Last month the FDA asked both Pfizer and Moderna to double the sizes of their clinical trials in children to gather more safety data on the vaccines in this age group.

In related news, American Federation of Teachers President Randi Weingarten told Meet the Press yesterday that the Delta variant had changed her thinking on vaccine mandates for teachers.

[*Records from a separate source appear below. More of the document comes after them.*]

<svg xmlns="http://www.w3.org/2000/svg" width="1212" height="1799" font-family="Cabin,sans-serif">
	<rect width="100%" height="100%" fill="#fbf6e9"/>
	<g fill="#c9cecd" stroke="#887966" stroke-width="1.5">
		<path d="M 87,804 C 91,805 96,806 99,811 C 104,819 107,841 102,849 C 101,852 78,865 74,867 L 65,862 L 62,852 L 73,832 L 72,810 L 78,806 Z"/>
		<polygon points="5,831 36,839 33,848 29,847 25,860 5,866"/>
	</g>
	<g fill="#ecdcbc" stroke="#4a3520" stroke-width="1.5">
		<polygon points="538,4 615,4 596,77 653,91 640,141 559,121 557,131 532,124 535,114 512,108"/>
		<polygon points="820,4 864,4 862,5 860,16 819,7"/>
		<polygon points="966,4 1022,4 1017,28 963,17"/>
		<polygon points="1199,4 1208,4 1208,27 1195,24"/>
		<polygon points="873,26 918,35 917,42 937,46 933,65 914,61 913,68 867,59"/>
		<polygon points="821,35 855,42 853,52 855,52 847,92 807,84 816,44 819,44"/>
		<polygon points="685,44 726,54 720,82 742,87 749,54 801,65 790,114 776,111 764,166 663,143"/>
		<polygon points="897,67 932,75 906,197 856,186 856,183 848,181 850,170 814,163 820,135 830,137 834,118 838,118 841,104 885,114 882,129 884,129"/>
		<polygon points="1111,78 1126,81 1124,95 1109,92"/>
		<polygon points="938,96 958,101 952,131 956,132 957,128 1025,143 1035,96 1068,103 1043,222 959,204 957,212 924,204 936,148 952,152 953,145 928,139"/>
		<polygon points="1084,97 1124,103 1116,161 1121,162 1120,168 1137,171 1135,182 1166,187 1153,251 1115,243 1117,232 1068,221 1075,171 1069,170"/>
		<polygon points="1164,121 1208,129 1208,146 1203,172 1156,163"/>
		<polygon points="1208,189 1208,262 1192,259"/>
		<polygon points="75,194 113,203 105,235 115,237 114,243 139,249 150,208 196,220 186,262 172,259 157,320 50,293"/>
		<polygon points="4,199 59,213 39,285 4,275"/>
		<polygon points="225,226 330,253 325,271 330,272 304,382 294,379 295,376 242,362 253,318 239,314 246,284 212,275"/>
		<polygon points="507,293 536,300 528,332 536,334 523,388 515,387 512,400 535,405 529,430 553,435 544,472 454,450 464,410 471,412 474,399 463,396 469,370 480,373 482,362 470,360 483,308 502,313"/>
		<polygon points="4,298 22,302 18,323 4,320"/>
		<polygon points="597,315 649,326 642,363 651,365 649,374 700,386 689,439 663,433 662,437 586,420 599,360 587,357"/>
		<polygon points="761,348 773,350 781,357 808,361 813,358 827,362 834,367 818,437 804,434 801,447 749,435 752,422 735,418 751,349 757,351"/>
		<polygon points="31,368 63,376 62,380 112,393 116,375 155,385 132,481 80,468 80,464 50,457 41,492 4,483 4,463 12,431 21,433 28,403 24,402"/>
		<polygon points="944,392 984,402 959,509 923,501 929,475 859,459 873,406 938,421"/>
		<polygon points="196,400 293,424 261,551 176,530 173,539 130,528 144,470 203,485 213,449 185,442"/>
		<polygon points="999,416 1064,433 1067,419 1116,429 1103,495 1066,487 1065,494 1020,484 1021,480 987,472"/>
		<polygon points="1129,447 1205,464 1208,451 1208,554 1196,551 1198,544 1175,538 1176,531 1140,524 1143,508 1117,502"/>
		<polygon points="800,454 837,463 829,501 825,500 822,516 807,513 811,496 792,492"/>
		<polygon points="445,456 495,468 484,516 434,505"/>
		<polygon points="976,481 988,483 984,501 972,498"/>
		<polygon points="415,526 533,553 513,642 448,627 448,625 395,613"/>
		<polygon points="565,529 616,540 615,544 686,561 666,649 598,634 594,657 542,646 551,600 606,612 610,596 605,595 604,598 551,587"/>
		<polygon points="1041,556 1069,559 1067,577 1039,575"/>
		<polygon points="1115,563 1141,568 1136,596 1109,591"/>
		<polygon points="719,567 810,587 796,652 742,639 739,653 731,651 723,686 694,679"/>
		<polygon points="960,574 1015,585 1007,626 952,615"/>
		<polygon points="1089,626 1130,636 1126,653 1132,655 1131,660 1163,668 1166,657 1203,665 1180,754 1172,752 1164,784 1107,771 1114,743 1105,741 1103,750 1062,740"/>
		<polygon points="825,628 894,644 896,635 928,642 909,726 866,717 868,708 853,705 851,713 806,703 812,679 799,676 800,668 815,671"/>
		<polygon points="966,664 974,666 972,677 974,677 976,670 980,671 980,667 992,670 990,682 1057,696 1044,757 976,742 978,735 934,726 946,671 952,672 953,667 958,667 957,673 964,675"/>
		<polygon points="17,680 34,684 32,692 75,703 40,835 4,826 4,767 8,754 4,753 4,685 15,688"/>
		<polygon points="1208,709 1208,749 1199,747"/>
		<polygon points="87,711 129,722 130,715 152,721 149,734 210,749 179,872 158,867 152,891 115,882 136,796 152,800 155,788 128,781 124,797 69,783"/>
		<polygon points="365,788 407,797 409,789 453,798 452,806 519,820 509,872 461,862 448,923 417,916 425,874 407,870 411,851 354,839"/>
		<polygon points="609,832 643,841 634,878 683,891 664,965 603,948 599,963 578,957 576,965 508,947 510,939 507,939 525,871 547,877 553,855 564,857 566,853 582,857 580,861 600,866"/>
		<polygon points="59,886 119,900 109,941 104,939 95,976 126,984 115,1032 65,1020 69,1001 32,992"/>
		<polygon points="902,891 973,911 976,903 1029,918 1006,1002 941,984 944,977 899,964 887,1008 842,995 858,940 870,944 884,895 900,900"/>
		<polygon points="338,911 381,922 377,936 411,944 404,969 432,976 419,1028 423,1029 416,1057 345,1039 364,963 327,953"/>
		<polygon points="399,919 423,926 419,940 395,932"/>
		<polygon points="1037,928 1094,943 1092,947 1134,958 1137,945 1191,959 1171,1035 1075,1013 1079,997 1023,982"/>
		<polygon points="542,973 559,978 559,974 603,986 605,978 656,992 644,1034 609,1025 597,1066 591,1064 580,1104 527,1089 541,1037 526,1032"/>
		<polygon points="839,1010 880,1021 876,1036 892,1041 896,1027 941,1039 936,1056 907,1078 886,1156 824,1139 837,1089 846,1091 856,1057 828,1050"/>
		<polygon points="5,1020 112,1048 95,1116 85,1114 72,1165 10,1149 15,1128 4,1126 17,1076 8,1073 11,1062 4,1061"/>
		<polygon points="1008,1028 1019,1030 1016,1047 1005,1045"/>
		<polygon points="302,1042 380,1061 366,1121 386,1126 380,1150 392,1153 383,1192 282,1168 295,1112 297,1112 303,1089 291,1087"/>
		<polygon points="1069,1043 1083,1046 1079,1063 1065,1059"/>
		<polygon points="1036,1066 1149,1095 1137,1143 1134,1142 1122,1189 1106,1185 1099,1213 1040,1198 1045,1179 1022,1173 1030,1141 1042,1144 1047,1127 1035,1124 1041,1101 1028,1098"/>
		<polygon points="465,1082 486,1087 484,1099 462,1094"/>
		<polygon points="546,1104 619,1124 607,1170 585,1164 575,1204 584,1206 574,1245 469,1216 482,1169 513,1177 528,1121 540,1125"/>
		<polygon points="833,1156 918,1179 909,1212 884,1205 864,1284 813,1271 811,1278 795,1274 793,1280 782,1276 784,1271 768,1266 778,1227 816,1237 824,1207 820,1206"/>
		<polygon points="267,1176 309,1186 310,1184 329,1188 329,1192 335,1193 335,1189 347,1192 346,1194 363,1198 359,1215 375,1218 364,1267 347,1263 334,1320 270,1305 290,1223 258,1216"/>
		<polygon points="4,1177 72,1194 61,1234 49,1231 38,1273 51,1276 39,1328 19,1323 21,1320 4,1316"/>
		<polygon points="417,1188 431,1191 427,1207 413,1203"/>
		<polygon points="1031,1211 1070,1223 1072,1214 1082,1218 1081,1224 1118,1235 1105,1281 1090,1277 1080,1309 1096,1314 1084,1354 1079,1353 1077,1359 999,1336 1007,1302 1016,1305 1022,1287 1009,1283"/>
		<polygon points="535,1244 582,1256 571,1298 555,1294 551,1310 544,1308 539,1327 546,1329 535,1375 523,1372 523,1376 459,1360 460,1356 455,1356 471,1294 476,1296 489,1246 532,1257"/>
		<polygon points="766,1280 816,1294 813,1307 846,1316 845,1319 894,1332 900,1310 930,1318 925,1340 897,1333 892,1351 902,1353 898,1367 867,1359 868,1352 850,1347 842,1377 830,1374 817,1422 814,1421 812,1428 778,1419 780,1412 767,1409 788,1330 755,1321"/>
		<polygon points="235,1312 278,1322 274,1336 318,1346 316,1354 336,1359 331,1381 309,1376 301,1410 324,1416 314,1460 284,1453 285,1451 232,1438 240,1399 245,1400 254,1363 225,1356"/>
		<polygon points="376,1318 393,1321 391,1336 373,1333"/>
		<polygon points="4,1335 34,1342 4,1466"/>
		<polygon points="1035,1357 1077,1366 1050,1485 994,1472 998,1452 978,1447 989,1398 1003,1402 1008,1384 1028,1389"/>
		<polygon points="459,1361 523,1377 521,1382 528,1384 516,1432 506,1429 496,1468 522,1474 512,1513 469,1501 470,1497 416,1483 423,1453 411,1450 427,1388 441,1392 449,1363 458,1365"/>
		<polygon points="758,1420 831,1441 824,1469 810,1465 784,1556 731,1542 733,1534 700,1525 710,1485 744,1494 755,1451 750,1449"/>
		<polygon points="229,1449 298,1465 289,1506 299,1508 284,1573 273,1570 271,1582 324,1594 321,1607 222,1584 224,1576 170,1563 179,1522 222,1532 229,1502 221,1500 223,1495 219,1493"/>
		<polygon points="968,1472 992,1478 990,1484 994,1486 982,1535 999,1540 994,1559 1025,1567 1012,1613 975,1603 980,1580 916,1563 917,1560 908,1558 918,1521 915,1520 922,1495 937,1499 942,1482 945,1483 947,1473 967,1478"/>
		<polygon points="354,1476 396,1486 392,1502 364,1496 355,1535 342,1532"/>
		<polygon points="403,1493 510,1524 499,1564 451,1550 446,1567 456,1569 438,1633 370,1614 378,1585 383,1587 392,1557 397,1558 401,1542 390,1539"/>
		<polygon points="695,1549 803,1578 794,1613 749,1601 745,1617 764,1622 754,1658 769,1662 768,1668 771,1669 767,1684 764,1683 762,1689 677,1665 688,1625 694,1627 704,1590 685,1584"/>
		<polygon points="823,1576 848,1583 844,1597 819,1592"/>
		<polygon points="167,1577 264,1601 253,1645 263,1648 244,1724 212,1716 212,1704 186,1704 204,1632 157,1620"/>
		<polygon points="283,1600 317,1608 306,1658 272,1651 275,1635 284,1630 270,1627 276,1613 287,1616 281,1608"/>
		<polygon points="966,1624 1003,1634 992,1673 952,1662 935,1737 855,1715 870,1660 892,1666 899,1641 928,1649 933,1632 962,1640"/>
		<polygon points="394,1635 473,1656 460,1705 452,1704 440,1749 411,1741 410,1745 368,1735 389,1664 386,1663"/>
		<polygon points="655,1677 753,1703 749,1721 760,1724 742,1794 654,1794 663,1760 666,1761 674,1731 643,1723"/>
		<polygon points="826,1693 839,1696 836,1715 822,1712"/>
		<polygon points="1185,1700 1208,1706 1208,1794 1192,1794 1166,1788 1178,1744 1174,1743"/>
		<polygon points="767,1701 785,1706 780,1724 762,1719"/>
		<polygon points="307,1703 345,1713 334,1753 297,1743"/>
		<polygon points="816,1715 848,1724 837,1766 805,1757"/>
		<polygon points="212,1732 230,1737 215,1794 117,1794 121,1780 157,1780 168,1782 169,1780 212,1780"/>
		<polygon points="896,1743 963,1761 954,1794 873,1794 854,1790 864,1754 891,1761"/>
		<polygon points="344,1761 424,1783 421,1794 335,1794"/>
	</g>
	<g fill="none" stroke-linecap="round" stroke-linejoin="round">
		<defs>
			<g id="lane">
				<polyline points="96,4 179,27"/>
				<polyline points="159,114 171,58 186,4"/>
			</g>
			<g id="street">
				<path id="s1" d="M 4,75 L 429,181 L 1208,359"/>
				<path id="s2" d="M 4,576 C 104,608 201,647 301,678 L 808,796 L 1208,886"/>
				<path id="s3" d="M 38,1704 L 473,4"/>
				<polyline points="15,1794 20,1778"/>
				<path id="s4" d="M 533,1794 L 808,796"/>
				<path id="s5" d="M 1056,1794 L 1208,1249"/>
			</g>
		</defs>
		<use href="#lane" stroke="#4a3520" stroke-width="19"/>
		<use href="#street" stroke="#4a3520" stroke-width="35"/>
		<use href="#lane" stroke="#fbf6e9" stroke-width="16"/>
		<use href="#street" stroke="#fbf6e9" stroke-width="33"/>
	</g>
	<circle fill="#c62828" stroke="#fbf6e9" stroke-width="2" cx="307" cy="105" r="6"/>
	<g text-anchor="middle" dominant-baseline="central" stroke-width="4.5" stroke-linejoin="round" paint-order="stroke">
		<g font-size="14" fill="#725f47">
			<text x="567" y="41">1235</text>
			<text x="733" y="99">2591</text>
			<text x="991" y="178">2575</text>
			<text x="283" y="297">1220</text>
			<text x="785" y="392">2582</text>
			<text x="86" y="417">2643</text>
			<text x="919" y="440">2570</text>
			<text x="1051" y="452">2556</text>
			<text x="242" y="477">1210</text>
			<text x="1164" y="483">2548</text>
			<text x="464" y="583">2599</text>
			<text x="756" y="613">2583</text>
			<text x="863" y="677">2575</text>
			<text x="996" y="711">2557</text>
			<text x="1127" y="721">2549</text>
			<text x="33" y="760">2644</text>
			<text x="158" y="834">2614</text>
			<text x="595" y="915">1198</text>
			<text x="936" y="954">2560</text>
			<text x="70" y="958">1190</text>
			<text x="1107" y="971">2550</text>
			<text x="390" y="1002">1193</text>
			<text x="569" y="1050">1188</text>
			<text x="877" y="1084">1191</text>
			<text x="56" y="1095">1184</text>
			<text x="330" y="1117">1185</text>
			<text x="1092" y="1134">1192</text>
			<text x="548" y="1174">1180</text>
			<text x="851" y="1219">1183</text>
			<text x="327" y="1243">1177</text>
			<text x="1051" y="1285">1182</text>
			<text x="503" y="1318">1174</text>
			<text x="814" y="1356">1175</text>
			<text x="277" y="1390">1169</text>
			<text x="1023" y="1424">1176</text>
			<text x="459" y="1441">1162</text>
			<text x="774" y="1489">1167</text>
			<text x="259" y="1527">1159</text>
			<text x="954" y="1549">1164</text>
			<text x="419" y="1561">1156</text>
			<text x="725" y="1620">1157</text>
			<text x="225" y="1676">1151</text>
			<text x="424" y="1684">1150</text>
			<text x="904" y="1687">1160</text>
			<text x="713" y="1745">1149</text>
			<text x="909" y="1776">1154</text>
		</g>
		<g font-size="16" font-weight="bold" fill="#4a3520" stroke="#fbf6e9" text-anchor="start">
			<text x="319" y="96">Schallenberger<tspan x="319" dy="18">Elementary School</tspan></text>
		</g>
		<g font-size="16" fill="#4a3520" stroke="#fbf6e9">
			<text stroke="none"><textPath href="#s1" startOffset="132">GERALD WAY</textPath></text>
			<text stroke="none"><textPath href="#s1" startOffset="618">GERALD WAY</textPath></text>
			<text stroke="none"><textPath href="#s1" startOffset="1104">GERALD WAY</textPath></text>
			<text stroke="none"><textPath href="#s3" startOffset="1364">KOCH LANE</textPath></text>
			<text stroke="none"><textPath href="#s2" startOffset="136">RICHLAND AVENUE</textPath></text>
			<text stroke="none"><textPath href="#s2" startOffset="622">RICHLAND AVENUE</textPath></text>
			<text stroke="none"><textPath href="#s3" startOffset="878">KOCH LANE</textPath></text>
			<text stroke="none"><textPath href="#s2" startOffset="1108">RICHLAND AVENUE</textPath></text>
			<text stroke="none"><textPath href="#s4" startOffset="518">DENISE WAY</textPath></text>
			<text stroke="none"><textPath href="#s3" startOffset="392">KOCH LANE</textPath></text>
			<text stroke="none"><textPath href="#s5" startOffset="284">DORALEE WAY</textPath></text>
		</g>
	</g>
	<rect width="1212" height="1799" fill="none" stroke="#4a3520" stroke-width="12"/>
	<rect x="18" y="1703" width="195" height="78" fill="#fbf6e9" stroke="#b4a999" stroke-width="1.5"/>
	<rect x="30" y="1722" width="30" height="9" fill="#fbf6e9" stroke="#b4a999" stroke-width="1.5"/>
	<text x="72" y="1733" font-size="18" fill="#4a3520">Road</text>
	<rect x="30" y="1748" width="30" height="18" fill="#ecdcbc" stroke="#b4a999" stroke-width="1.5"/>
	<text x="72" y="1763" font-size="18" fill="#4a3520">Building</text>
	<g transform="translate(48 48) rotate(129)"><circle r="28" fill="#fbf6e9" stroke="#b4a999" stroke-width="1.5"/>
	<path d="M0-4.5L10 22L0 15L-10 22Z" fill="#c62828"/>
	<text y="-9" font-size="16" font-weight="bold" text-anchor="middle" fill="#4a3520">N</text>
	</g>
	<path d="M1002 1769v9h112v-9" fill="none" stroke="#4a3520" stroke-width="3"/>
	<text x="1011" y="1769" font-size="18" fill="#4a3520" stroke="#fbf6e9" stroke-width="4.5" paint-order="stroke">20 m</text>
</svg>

The union had previously said that vaccinations for teachers should be voluntary.

Teachers were a priority vaccination group for the Biden administration early this spring, and the White House estimates more than 80% of teachers in the country are fully vaccinated. 

The CDC COVID Data Tracker shows 407,561,705 COVID-19 vaccine doses have been delivered in the United States and 351,400,930 have been administered, with 50.1% of Americans fully vaccinated (58.7% have received at least one dose). 

Other US developments

  • Canada today lifts its prohibition on Americans crossing the border to shop, vacation, or visit, according to the Associated Press. US citizens and permanent legal residents must be both fully vaccinated and test negative for COVID-19 within 3 days to get across the border.

  • The New Orleans Jazz & Heritage Festival, traditionally held in the spring but moved to October this year, has been cancelled because of Louisiana's exponential growth in COVID-19 cases, according to the Washington Post. The festival was also cancelled in 2020.

  • A federal judge on Sunday night granted Norwegian Cruise Line Holdings' request for an injunction that blocks Florida's law barring businesses from requiring proof of vaccination, Politico reported. The cruise line has a ship set to sail out of Miami on Aug 15.